**RECORDS PROVIDED:**

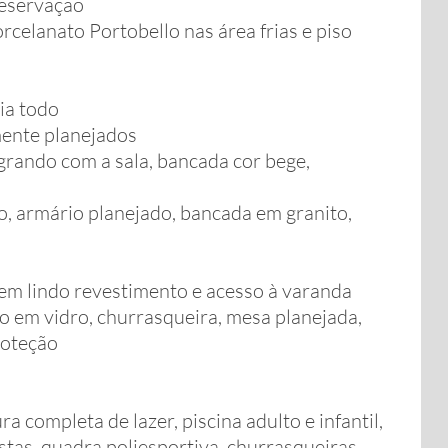
preservação
celanato Portobello nas área frias e piso
ia todo
mente planejados
grando com a sala, bancada cor bege,
ro, armário planejado, bancada em granito,
em lindo revestimento e acesso à varanda
em vidro, churrasqueira, mesa planejada,
roteção
 completa de lazer, piscina adulto e infantil,
festas, quadra poliesportiva, churrasqueiras,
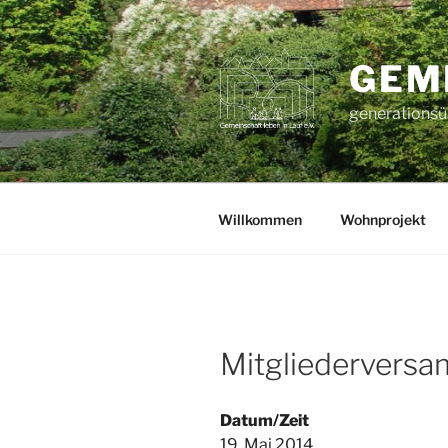
Zum
Inhalt
springen
GEME
generationsüb
Willkommen
Wohnprojekt
Mitgliedervers
Datum/Zeit
19. Mai 2014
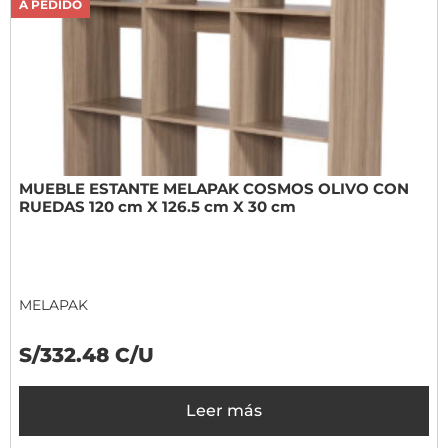
A PEDIDO
MUEBLE ESTANTE MELAPAK COSMOS OLIVO CON
RUEDAS 120 cm X 126.5 cm X 30 cm
MELAPAK
S/332.48 C/U
Leer más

**REQUIRED WORK:** Reproduce the text of every entry above line for line, with no changes. Leave the pictures out of your answer.

**RESPONSE TO THE EXERCISE:**
preservação
celanato Portobello nas área frias e piso
ia todo
mente planejados
grando com a sala, bancada cor bege,
ro, armário planejado, bancada em granito,
em lindo revestimento e acesso à varanda
em vidro, churrasqueira, mesa planejada,
roteção
 completa de lazer, piscina adulto e infantil,
festas, quadra poliesportiva, churrasqueiras,
Zum
Inhalt
springen
GEME
generationsüb
Willkommen
Wohnprojekt
Mitgliedervers
Datum/Zeit
19. Mai 2014
A PEDIDO
MUEBLE ESTANTE MELAPAK COSMOS OLIVO CON
RUEDAS 120 cm X 126.5 cm X 30 cm
MELAPAK
S/332.48 C/U
Leer más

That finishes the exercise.